To better understand what’s at play here we must realise that all of the teams approach the design of this area of the endplate differently.

Teams reduce the thickness of the endplate in the region around the mainplane and top flap in order that they might create a set of wing fillet profiles that stay within the bounds of the endplate’s allowable thickness.

Stealing real estate from the endplate to create these additional profiles helps improve the efficiency of the wing and softens the pressure gradient that would otherwise be created between the two surfaces interacting with one another.

As always, each team does so in a unique way, with Red Bull opting to simply have its profiles jut out from the endplate and leave a clearance gap to the slot gap separator housed on the end of the top flap.

Mercedes sacrifices a slither of the fillet profiles width to box them in with another endplate that butts up to the slot gap separator. Meanwhile, Alpine has a solution somewhere in between the two, with a small joint connecting each profile to maintain their proximity to one another (red arrow).

Red Bull Racing RB16B rear wing detail

Red Bull Racing RB16B rear wing detail

Photo by: Uncredited

Coupling this lack of rigidity in the overall structure of Red Bull’s wing with the high speed nature of the venues visited over the course of the last few races could answer at least part of the reason as to why it has been struggling with its wings as of late.
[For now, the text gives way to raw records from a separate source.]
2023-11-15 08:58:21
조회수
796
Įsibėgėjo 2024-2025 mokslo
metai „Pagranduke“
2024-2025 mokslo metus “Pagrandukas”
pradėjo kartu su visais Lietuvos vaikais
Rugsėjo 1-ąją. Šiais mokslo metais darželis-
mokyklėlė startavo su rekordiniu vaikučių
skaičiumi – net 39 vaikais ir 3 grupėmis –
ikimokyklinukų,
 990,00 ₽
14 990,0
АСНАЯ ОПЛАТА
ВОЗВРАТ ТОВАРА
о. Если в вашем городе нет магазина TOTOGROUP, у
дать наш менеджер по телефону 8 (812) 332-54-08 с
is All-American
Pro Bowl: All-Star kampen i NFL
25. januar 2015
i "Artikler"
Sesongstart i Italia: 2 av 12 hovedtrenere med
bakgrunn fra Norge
But, there is one last aspect of this design that Red Bull use that could be causing some of its issues – the endplate twisting when DRS is deployed.

As we’ve already seen in the image from Brazil, the endplate appears to be flexing, which opens the gap between it and the top flap more than in the rest position, whilst the second most profile appears to be angled away from the flap further still.
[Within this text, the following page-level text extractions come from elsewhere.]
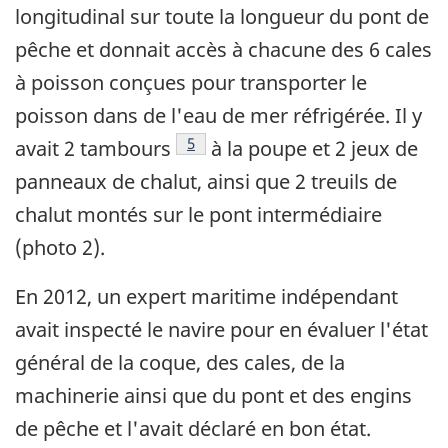
longitudinal sur toute la longueur du pont de
pêche et donnait accès à chacune des 6 cales
à poisson conçues pour transporter le
poisson dans de l'eau de mer réfrigérée. Il y
Note de bas de page
5
avait 2 tambours
à la poupe et 2 jeux de
panneaux de chalut, ainsi que 2 treuils de
chalut montés sur le pont intermédiaire
(photo 2).
En 2012, un expert maritime indépendant
avait inspecté le navire pour en évaluer l'état
général de la coque, des cales, de la
machinerie ainsi que du pont et des engins
de pêche et l'avait déclaré en bon état.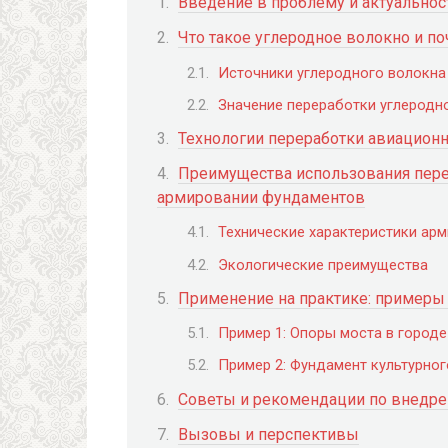
Введение в проблему и актуальнос
Что такое углеродное волокно и п
Источники углеродного волокна
Значение переработки углеродн
Технологии переработки авиационн
Преимущества использования пере
армировании фундаментов
Технические характеристики ар
Экологические преимущества
Применение на практике: примеры
Пример 1: Опоры моста в городе
Пример 2: Фундамент культурног
Советы и рекомендации по внедр
Вызовы и перспективы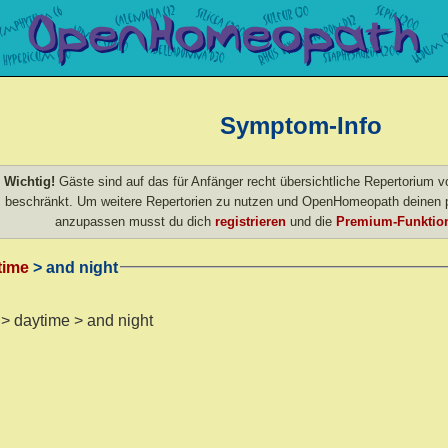
Symptom-Info
Wichtig!
Gäste sind auf das für Anfänger recht übersichtliche Repertorium
beschränkt. Um weitere Repertorien zu nutzen und OpenHomeopath deinen p
anzupassen musst du dich
registrieren
und die
Premium-Funktion
time
> and night
 > daytime > and night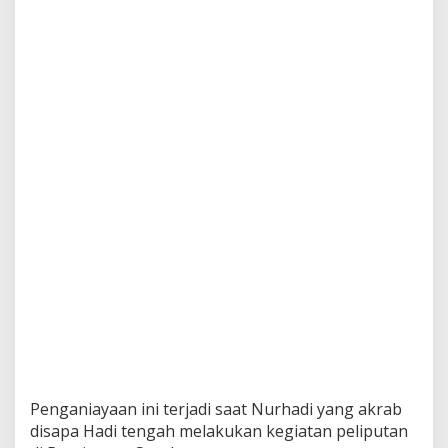
B
e
n
t
u
k
T
i
m
K
h
u
s
u
s
Penganiayaan ini terjadi saat Nurhadi yang akrab
disapa Hadi tengah melakukan kegiatan peliputan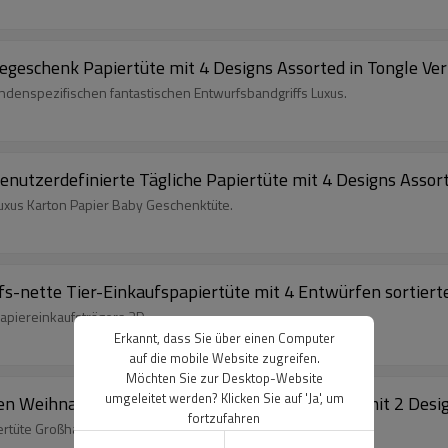
geschenk Papiertüte mit 4 Designs Assorted in Tongle Ve
enspezifischen fantastischen Entwurfsbandgriffs Luxus.
utzerdefinierte Tägliche Papiertüte mit 4 Designs Assort
uxus Karton Papier Baby Geschenktüte.
fs-nette Tier-Einkaufspapiertüte mit 4 Entwürfen sortiert
apiereinkaufsträgers 3D.
Erkannt, dass Sie über einen Computer
auf die mobile Website zugreifen.
Möchten Sie zur Desktop-Website
umgeleitet werden? Klicken Sie auf 'Ja', um
en Weihnachtsgeschenk Papiertüte Großhandel mit 2 Desig
fortzufahren
rtüte Großhandel China-Fabrik.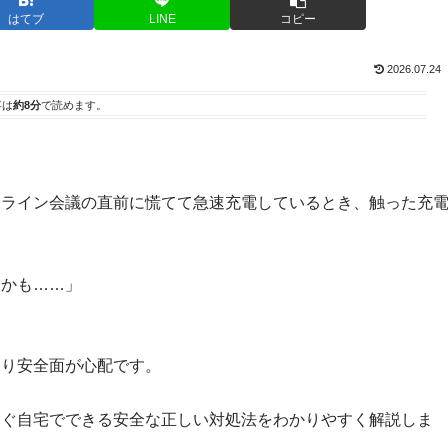
はてブ
LINE
コピー
2026.07.24
事は
約8分
で読めます。
ンライン会議の直前に慌てて急速充電しているとき、触った充
うかも……」
より安全面が心配です。
すぐ自宅でできる安全な正しい対処法をわかりやすく解説しま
If we use this knowledge and look at an image from Hungary with the DRS open we can see that the lower profile is twisted here too, suggesting that when the DRS flap closes it might do so in a way that fouls the profiles and results in the damaged caused to the flap, the pivots and the DRS mechanism. 

Red Bull Racing RB16B rear wing detail

Red Bull Racing RB16B rear wing detail

Photo by: Uncredited

The two remaining races are being held at venues that would ordinarily require teams to use their medium downforce packages, which puts Red Bull in quite the quandary.

The question is, will it continue to use the parts it has over the last few grands prix and fix them as they go, or will it arrive with new parts that are similar in design but a little more robust in order to stand up to the forces at hand? Could there even be an all-new design?

The research, design and production of new parts at the end of this season might also be more than it is able to handle, given the cost cap and share of resources needed to develop its car for 2022.